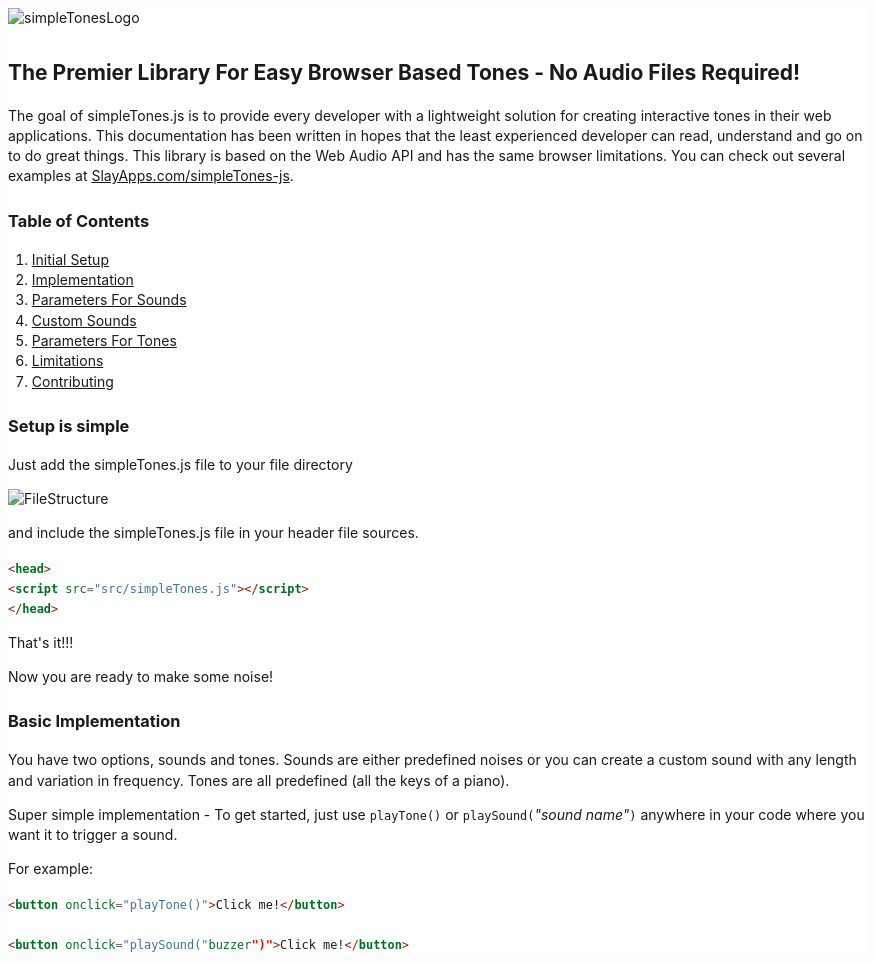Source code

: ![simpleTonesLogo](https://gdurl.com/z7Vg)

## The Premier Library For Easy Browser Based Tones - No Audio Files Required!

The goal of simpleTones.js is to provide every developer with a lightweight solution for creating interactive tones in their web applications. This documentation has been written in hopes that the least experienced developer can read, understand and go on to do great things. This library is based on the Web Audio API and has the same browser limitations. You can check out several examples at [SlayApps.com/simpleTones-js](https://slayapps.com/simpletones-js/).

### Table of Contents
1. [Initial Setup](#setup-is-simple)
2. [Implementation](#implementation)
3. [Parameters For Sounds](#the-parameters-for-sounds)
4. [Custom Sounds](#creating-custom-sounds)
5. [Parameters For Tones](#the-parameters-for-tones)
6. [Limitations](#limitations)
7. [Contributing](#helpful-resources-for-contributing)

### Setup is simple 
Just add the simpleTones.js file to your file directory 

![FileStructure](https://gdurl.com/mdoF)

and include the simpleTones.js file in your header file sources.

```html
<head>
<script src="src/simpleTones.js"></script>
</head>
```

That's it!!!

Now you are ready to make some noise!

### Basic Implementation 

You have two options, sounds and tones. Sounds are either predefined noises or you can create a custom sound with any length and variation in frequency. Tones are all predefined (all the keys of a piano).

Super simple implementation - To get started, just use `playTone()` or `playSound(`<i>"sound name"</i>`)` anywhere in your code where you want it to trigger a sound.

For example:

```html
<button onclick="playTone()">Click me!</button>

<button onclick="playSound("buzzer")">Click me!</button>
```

--

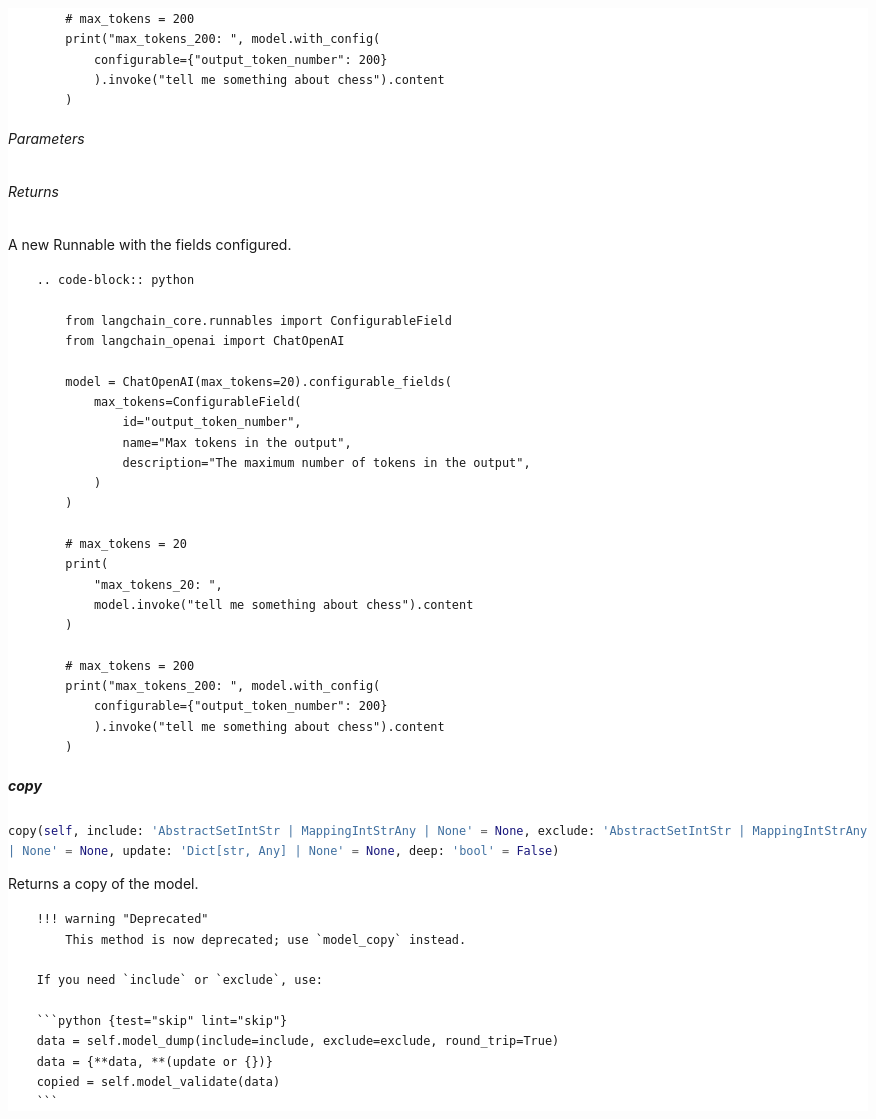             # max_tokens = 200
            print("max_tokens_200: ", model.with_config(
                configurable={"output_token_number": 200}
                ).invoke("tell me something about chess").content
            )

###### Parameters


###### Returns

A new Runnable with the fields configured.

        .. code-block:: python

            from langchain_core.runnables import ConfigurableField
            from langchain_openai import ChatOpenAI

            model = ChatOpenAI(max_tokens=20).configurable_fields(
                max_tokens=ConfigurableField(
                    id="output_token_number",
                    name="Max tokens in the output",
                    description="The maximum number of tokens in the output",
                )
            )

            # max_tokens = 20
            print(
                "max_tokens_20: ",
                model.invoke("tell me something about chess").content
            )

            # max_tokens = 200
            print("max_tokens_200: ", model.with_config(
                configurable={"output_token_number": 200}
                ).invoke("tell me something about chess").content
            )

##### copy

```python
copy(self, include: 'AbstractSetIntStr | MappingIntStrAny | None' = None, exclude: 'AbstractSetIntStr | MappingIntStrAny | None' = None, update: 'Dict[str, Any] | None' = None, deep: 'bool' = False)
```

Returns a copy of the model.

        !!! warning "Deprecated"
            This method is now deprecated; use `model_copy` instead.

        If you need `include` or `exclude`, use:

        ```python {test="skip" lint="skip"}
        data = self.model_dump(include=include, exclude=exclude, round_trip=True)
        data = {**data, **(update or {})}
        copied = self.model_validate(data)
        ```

...

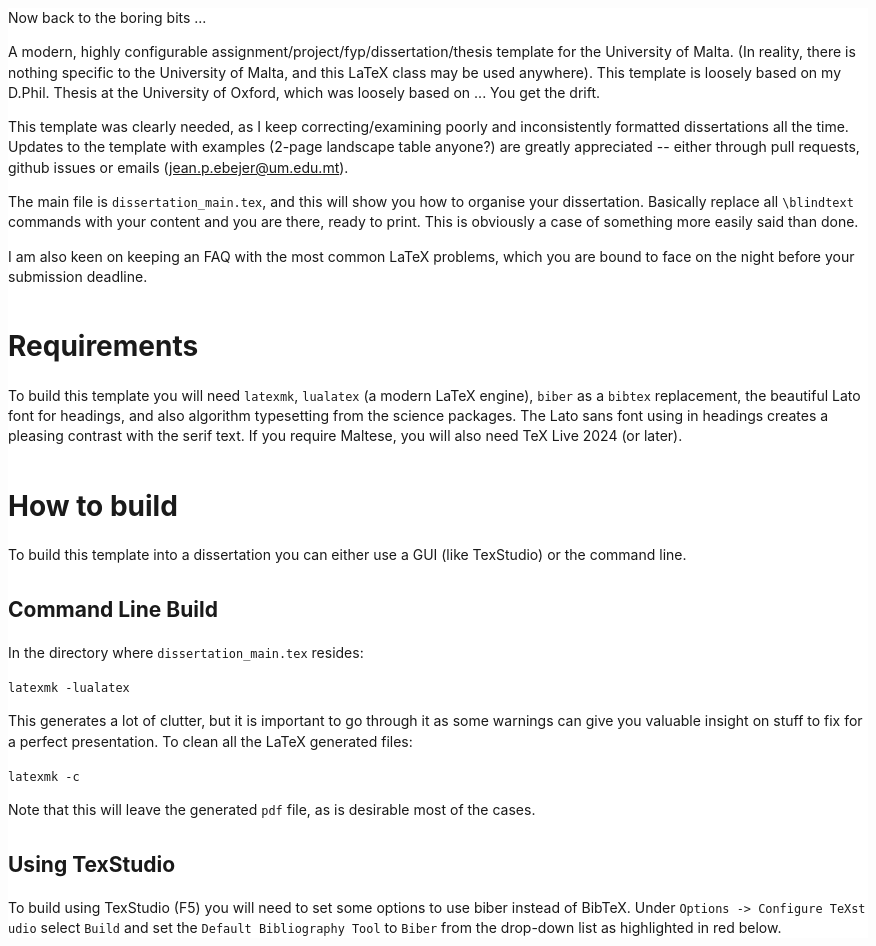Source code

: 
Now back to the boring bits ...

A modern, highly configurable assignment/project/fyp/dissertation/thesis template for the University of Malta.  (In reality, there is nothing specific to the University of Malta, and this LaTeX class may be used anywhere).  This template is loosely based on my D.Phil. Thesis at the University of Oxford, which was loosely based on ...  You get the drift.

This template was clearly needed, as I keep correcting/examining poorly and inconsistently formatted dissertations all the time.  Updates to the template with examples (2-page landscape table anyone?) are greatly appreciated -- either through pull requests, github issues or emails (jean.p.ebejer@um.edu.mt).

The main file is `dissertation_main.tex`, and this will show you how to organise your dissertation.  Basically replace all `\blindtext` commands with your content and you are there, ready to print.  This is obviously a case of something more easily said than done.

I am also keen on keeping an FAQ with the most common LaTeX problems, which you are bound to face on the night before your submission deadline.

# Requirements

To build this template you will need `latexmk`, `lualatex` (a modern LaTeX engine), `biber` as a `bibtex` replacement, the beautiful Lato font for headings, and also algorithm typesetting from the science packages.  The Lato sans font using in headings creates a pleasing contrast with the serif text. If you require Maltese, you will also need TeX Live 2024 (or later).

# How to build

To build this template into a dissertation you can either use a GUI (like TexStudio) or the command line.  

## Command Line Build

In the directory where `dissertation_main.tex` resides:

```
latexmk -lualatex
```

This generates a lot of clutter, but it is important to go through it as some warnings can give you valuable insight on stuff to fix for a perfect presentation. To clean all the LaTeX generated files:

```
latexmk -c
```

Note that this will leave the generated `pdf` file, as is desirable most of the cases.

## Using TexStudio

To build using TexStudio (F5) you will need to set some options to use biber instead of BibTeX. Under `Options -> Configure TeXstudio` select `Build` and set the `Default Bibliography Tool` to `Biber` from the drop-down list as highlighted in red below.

■ ACTIVITY:
State only the number of lines above that contain the word "Parameters".

■ WRITTEN ANSWER:
3